WORK INSTRUCTIONS:
1 – Name every artist or artist collective that the exhibition text says is included in the exhibition.
2 – Pick up the exhibition text after its last sentence and continue it.

----- GIVEN TEXT

Bataille used the concept of war as one illustrative example of his theory; specifically, how wars generate massive waste – both metaphorical and physical. Clegg follows the thread by including a piece from Congolese artist Sammy Baloji in the exhibition. “When you see the copper guns shells in the work of Baloji,” he says, “it seems clear that the enforced mass-mining of minerals and the mechanised self-destruction of developed nations in the World Wars were inevitably linked.”

Baloji is from the Democratic Republic of Congo, one of the African countries ravaged as a Belgian colony during the late 19th and early 20th century at enormous human and environmental cost. One of the outcomes of the Black Lives Matter movement is the reinvigorated conversations around reparations, including a recommendation that modern-day Belgium should compensate the DCR for the incredible damage caused at the time, thus creating a financial debt.

But how much should the Belgians pay in compensation? Would it ever be enough? Baloji’s untitled artwork incorporates empty gun shells used as plant pots, that cutesy kind of repurposing that obliterates memories of the shells’ original use. How did Clegg go about choosing the artists for the exhibition?

“In some cases, specific artworks stood out,” Clegg explains. “It felt that The Accursed Share needed them. In other cases, the artists have practices that constantly explore and revisit this subject.”

Those artists include Turner Prize-winning Lubaina Himid, Marwa Arsanios, the Lebanese artist whose work meditates on the aftermaths of colonialism and privatisation, and terra0, the collective that examines possibilities around using digital technology to build benevolent, sustainable systems. Clegg has chosen Himid’s Naming The Money piece for the exhibition, the haunting crowd of life-size human cut-outs that were a central part of her 2022 survey at London’s Tate Modern. These hand-painted slaves represent the astronomical debt that slave traders and owners owe to the African diaspora.

----------
----- RECORDED DATA

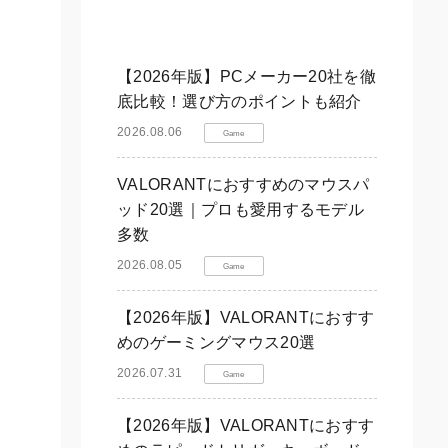
【2026年版】PCメーカー20社を徹
底比較！選び方のポイントも紹介
2026.08.06
Game
VALORANTにおすすめのマウスパ
ッド20選｜プロも愛用するモデル
多数
2026.08.05
Game
【2026年版】VALORANTにおすす
めのゲーミングマウス20選
2026.07.31
Game
【2026年版】VALORANTにおすす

----------

PER-TASK ANSWERS:
1 – Sammy Baloji, Lubaina Himid, Marwa Arsanios, terra0

2 –
Elsewhere, Hana Miletić’s work looks at another kind of debt – the debt that’s owed to history and its remnants. The Croatian artist uses textiles to create tributes to everyday objects that have been repaired and handed down to live again, while Filipino artist Cian Dayrit recruits local artisans to work with him on pieces that document abuse of the poor at the hands of self-appointed rulers and multinational companies. His Et Hoc Quod Nos Nescimus (Latin for “and what we do not know”) embroidery piece is an upside-down world map, with the usually dominant south flipped and relegated, giving the north global prominence, even if just on a textile.

For Moyra Davey’s Copperheads series, the artist photographs the one-cent coins that have been manufactured by the United States Mint since 1909, revealing scars and patinas on their surfaces. Literally, dirty money. Hanna von Goeler’s work continues the currency angle, as she uses defunct bank notes as canvases for paintings that comment on ecological and social threats. Swedish duo Goldin+Senneby explore implications of land ownership by buying plots of land and using their sites to create artwork in the wild.

Last month, debt management charity StepChange announced that it had taken more calls on January 3 of this year – the first working day after the festive break – than on any day in 2022. One in five of the people they’re helping, they say, cite the rising cost of living as the reason for their debts. Recent statistics from The Money Charity show that the average UK household owes £2290 in credit card debts alone, while latest figures from Oxfam show that, since 2020, the richest 1% have captured almost two-thirds of all new wealth – nearly twice as much money as the bottom 99% of the world’s population. The Accursed Share is a timely exhibition.

What does Clegg hope that visitors will take away from the show?

“I hope it’s a feeling of being troubled,” he says. “The cards are certainly on the table. The artists lay bare the architecture of a system that divides lands, extracts resources, dispossesses people and leaves ruined lives and landscapes behind. It is profoundly unfair.”

Clegg’s curation covers a spectrum of responses, and they’re not all bleak. He mentions that the exhibition reveals subtle and poetic responses to the themes explored, artworks that manage to find beauty and wonder in the starkest areas of this subject. There’s even hope.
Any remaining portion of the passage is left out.